Bangkok, June 27 (EFE).- Australia and New Zealand are the countries with the highest per capita cocaine consumption in the world, according to data published Thursday in a report by the United Nations Office on Drugs and Crime (UNODC).
A 3% of people between 15 and 64 years old in both countries consumed cocaine in 2023, almost double that in America (with 1.6%) or slightly less than triple that in Europe (with 1.1%), according to the records of the "World Drug Report 2025".
The wastewater analysis, cited in the report, suggests that the majority of users in oceanic countries consume the drug occasionally, rather than habitually.
The document highlights that global cocaine production stood at 3,700 tons of pure drug in 2023, an increase of 34% compared to the previous year, and that drug trafficking routes have increasingly diversified to Africa, Asia, and Australia, and are no longer limited to their main markets: Europe and North America.
"Pacific islands are increasingly used as transit points for cocaine destined mainly for Australia and New Zealand," the report notes, which also highlights the widespread consumption in these nations of other drugs such as cannabis and ecstasy.
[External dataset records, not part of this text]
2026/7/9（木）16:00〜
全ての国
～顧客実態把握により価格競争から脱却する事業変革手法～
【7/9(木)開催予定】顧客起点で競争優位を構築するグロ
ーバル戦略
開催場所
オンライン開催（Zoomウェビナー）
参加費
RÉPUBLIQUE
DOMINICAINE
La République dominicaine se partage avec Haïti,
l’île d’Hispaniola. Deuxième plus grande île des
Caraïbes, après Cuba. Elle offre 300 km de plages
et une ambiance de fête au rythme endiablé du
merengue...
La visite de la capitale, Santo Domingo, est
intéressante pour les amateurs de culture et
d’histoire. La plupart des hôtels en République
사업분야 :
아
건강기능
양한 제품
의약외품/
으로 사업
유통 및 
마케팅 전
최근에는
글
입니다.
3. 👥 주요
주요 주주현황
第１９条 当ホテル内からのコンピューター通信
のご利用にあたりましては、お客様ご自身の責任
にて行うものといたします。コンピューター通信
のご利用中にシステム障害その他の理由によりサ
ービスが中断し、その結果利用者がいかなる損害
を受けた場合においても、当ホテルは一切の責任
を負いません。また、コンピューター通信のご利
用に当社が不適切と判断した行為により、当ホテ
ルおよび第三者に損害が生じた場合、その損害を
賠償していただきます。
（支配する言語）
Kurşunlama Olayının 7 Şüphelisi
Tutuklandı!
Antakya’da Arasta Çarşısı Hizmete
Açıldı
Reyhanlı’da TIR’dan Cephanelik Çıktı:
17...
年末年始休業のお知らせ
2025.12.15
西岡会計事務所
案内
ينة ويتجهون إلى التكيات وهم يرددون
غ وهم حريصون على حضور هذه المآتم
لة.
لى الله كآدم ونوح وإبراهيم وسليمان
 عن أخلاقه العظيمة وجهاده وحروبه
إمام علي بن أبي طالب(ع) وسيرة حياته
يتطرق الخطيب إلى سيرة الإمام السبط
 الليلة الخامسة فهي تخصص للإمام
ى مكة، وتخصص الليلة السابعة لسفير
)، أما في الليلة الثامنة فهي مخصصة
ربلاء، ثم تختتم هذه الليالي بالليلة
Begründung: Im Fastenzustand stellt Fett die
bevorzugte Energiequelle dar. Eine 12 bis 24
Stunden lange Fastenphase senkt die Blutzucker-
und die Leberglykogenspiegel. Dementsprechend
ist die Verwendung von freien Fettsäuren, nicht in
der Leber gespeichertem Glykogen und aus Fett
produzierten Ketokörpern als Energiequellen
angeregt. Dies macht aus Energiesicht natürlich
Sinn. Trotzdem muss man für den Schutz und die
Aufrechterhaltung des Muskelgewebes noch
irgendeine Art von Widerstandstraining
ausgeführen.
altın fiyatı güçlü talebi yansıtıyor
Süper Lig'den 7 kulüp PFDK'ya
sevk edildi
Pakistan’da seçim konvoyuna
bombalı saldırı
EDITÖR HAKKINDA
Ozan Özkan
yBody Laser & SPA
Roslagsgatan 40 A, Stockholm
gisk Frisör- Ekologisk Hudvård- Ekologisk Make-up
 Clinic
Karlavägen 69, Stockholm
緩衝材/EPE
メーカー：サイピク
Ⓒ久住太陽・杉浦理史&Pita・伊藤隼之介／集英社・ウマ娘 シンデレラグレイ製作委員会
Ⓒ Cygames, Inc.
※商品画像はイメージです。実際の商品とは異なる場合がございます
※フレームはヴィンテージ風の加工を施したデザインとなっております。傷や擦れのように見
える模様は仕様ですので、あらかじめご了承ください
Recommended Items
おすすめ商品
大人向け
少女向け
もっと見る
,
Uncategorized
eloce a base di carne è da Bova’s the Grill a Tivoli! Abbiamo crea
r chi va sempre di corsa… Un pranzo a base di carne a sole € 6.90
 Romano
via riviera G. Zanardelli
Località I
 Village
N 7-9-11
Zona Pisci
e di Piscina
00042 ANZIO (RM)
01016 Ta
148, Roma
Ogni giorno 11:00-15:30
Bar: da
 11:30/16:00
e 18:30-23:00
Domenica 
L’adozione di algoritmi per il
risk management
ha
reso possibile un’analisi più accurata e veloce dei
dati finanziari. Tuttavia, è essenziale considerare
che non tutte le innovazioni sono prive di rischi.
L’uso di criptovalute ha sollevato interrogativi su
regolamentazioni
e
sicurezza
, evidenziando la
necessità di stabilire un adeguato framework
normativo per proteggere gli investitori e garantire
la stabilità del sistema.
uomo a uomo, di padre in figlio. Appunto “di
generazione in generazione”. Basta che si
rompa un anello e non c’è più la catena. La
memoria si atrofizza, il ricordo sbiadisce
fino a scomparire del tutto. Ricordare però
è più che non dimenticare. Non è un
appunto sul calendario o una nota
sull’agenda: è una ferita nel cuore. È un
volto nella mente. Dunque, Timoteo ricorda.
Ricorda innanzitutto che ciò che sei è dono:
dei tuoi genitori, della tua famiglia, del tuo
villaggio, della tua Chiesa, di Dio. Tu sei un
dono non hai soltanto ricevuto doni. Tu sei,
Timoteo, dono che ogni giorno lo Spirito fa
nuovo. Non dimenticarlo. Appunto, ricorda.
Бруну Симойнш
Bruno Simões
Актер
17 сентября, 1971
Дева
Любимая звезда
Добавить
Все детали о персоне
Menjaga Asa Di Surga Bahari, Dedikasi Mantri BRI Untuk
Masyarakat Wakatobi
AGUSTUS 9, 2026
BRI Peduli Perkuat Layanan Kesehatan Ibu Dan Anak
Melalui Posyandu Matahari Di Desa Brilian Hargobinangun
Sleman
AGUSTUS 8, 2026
Cocaine seizures also reached "unprecedented figures" in Oceania in 2023, where mafias are attracted by the higher purchasing power of its citizens and the high price of the drug.
Furthermore, drug traffickers take advantage of the thousands of kilometers of coastline of these two large island countries due to the difficulty of monitoring such a vast area.
In December 2023, the Australian Police seized 2.34 tons of cocaine (with a black market value of almost 500 million US dollars), in one of the largest drug operations in the country.